What you are asked to do: Go over the entries below line by line, copying each one that contains the word "subset".

--- Records provided ---

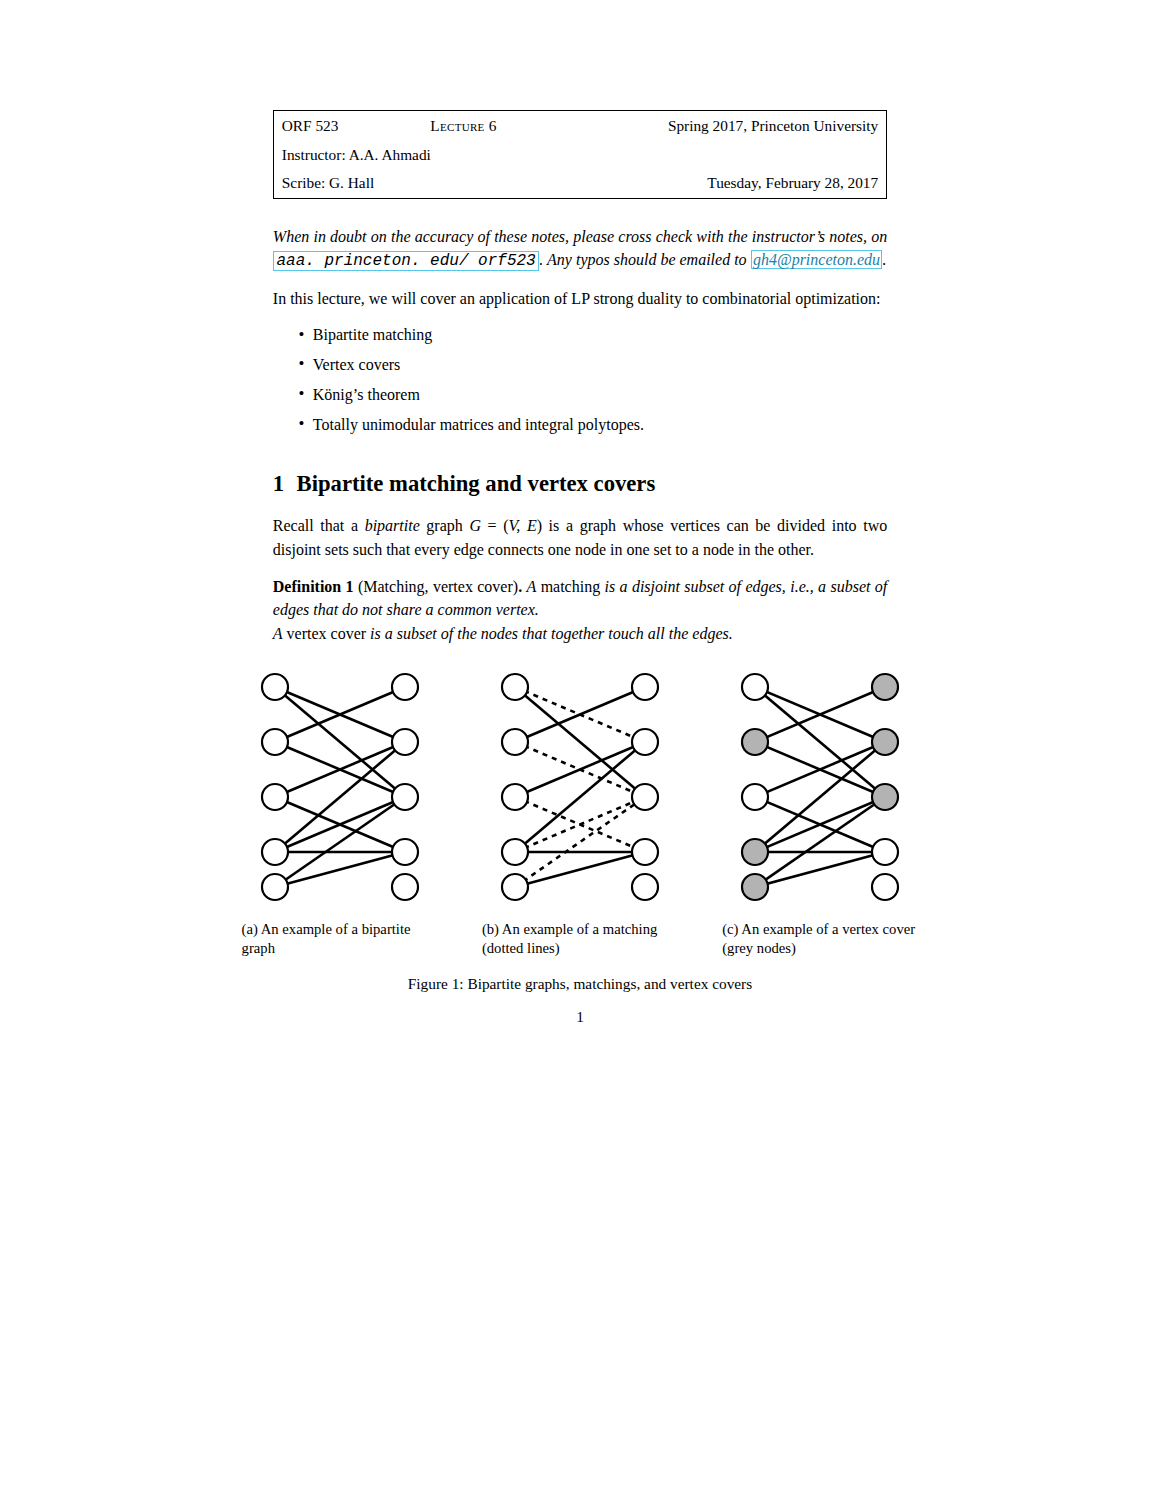| ORF 523 | Lecture 6 | Spring 2017, Princeton University |
| Instructor: A.A. Ahmadi | |
| Scribe: G. Hall | Tuesday, February 28, 2017 |
When in doubt on the accuracy of these notes, please cross check with the instructor’s notes, on aaa. princeton. edu/ orf523. Any typos should be emailed to gh4@princeton.edu.
In this lecture, we will cover an application of LP strong duality to combinatorial optimization:
Bipartite matching
Vertex covers
König’s theorem
Totally unimodular matrices and integral polytopes.
1 Bipartite matching and vertex covers
Recall that a bipartite graph G = (V, E) is a graph whose vertices can be divided into two disjoint sets such that every edge connects one node in one set to a node in the other.
Definition 1 (Matching, vertex cover). A matching is a disjoint subset of edges, i.e., a subset of edges that do not share a common vertex.
A vertex cover is a subset of the nodes that together touch all the edges.
(a) An example of a bipartite graph
(b) An example of a matching (dotted lines)
(c) An example of a vertex cover (grey nodes)
Figure 1: Bipartite graphs, matchings, and vertex covers
1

---

Response:
Definition 1 (Matching, vertex cover). A matching is a disjoint subset of edges, i.e., a subset of edges that do not share a common vertex.
A vertex cover is a subset of the nodes that together touch all the edges.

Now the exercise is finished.